Die kleinen Maschinen, die sie aufgestellt haben, spucken pro Stunde etwa 113 Liter sauberes Wasser aus. Sechs davon haben sie hier aufgestellt. Jede Familie soll erst einmal 15 Liter bekommen. Morgen geht es für Radelich schon wieder heim. „Dann löst mich mein Kollege von unserem deutschen Büro aus der Nähe von Frankfurt ab.“ Die Wasseranlagen wollen sie für immer da lassen. „Das ist hier doch ein dauerhaftes Problem.“

Auf dem Gelände zwischen Schule und Kloster, das vor einer Woche tief unter Wasser stand, ist inzwischen ein neues Fundament aus Ziegeln angelegt. Hier entsteht mit Spendengeldern aus Berlin eine kleine Klinik für das Viertel, in dem rund 1000 Familien leben.

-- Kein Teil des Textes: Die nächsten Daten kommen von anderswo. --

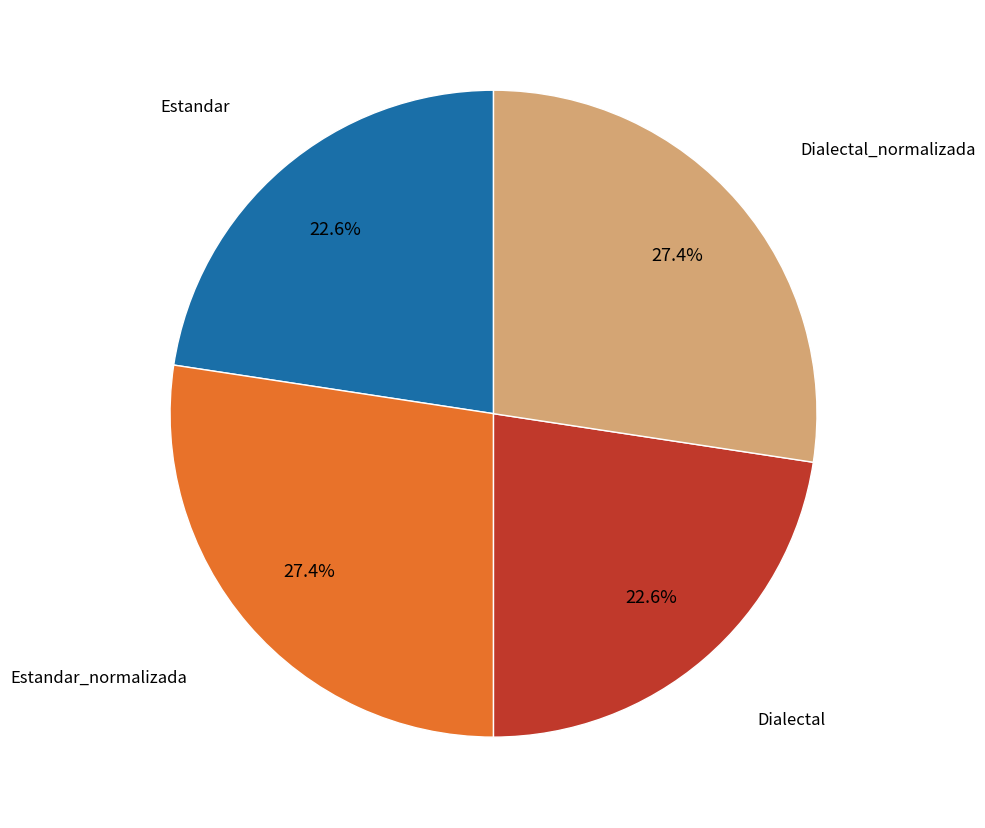

How many segments does this pie chart have?

4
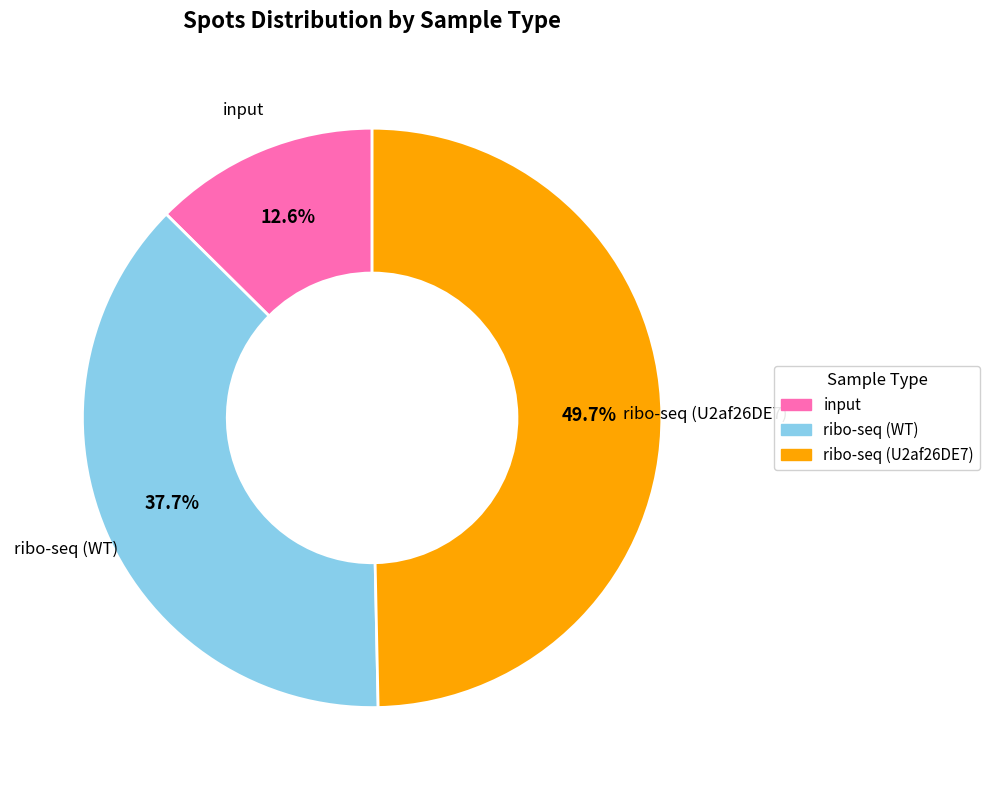

How many slices are in this pie chart?

3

Gurgelnd gräbt sich die Hacke in den Matsch, ein Lehm verschmierter junger Mann löst große grau-braune Brocken aus dem schmatzenden Untergrund, die zwei andere dürre Gestalten sich die auf Schultern laden und an der Ziegelwand abwerfen. So soll das Fundament gegen das Wasser abgedichtet werden. Damit dichten sie das Fundament gegen das Wasser ab. Stefan Kraft vom Berliner Asienspezialisten Geoplan und seine Stammkunden haben gleich nach dem Zyklon Nargis mehrere tausend Dollar Spenden gesammelt. Da es mit der Überweisung in diesen Zeiten ein bisschen dauert, hat seine birmanische Partnerin das Projekt vorfinanziert und bereits vergangene Woche Geld gebracht. Es sollte schnell gehen und nachhaltig sein, nicht nur reine Nothilfe sein, hat sich Kraft gewünscht. Seine Partnerin Su Su hat dieses Projekt für die Berliner ausgesucht. Sie wird mit ihrem Geld jetzt anderswo weiter helfen. „Es gibt viele solcher Orte wie diesen hier, wo sie Hilfe brauchen“, sagt die Unternehmerin.

Der Architekt hat am Freitag mit zehn Mann den Klinikbau begonnen. U Aung Moe hat auf einem A-4-Blatt aufgezeichnet, wie die Krankenstation in Kürze aussehen soll. Ein Giebeldach wird zwei Räume und eine kleine Toilette überspannen. Ein Sprechzimmer und einen Behandlungsraum mit einem Bett hat er vorgesehen. Die Patienten sollen auf einer Bank auf einer kleinen Terrasse draußen warten. „Das hier wird ein Sonnendach. Ich denke, das ist unbedingt nötig.“ U Aung Moe blickt von seinem kleinen Plan auf. Darum habe er den Auftrag erweitert. „Das geht auf meine Kosten.“ Die Kranken sollen geschützt warten, meint er.

Dann zeichnet er noch schnell ein quaderförmiges Gebilde in den Giebel. „Das wird das Namensschild“, strahlt U Aung Moe. Und dankt noch schnell im Namen aller Menschen von Myanmar für die Hilfe aus Deutschland.